Since then, as the scenes shot at the 2012 fair show, the crowds of straight attendees gawking at the “freaks” have dwarfed the numbers of those in some sense “coming home” to the mostly vanished Folsom neighborhood of the late-1970s.
As Gayle Rubin also notes, such nostalgia for a mostly vanished ethnic neighborhood typifies street fairs elsewhere in the U.S. That is, not just people who have left the neighborhood, but those nostalgic for a community they have not personally experienced is a common basis for many celebrations that are less flamboyant than the Folsom Street Fair spectacles.
Nor is the high ratio of spectators to participants uncommon (for instance, in Pride parades or in the tourist-drawing carnivals of Rio or New Orleans). Nor is the phenomenon of going with friends and not significantly mingling (or even talking with) others there and previously not known to the fairgoer. That is, copresence does not generally lead to interaction turning strangers into tricks, let alone into new buddies.
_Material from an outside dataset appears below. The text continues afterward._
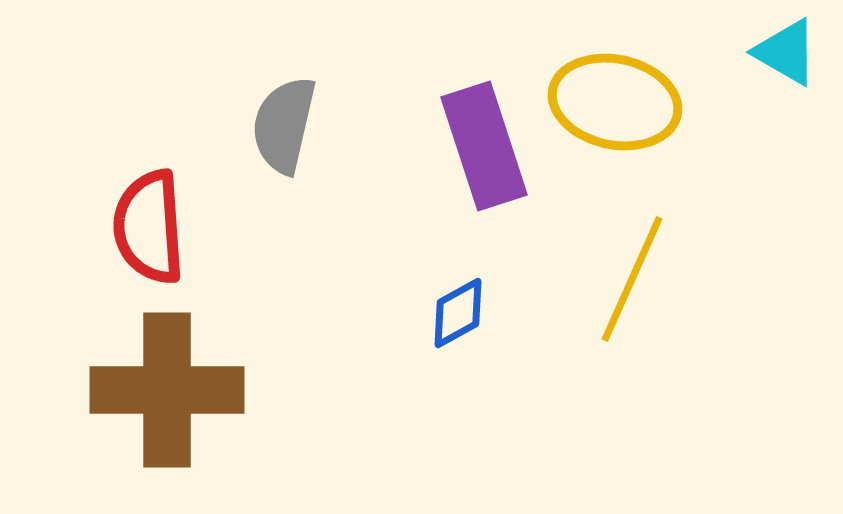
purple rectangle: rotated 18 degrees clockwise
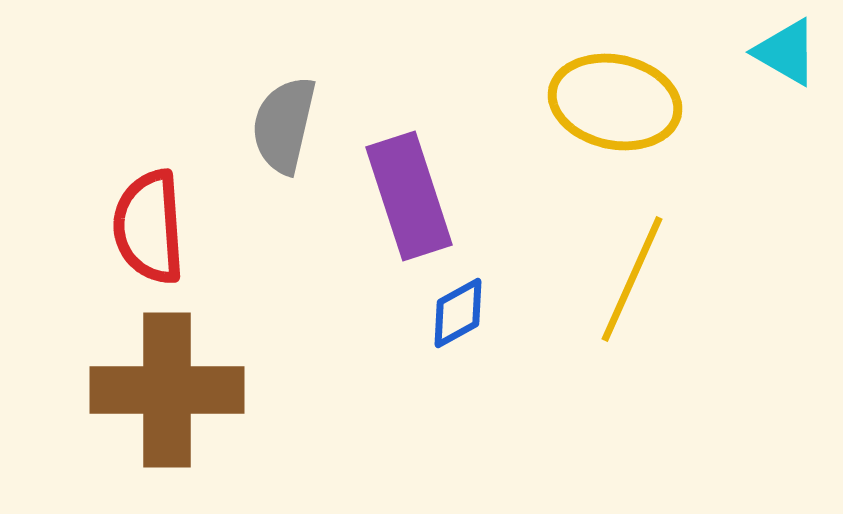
purple rectangle: moved 75 px left, 50 px down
The documentary alternates history with scenes of recent spectacles. The bonus features separate out a panel discussion running nearly 40 minutes (in comparison to the film’s 72) about history (and political economy) with vignettes, including one with interviews of those performing at the fair (not only onstage) and one that just shows some of those with outlandish costumes or with a lot of exposed flesh. Though there are more shots of buttocks, the film and the bonus features include many cock shots and uncovered female breasts.
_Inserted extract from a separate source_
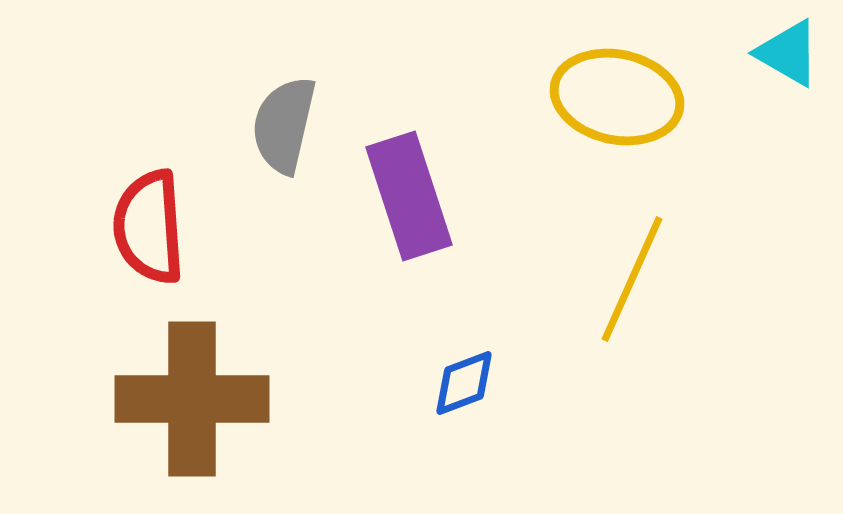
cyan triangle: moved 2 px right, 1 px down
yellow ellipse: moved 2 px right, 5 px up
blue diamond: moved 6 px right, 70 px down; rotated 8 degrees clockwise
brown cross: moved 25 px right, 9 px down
(No, there is not sex in the street at the Folsom Street Fair. The documentary strays to covering the controversy about nudity at the Castro Street Plaza and has way too much footage of San Francisco gay supervisor (for the Castro district; his district does not include SOMA) Scott Weiner.)
The Folsom Street Fair raises money for charities, though the documentary provides no information on how charities are chosen and the profits divvied up. Also, there is no representation of “old school” leathermen who regard putting on spectacles for straight gawkers as dubious. (Showing off domination/submission to others participating in the milieu predated the bondage chic that embraces entertaining nonparticipants, and the dismay from surviving old-school leathermen about ”playing at” b&d and/or s&m extends beyond that occurring at the Folsom Street Fair and “Up Your [Dore] Alley.”)
Folsom Forever does not tell viewers what to think, though implicitly advocating a “Let a Hundred Flowers Bloom” message of San Francisco as the homeland of tolerance, happily extending people who enjoy being led around (in varying degrees of undress) on leashes and trying out very public floggings. There is no question that there are many gleeful exhibitionists, but the celebratory documentary begs questions of tolerance or acceptance and of the role commitment or role distance of those delving into b&d and/or s&m on one late-September Sunday or more often.
Still, the film and the supplements both show and tell a lot.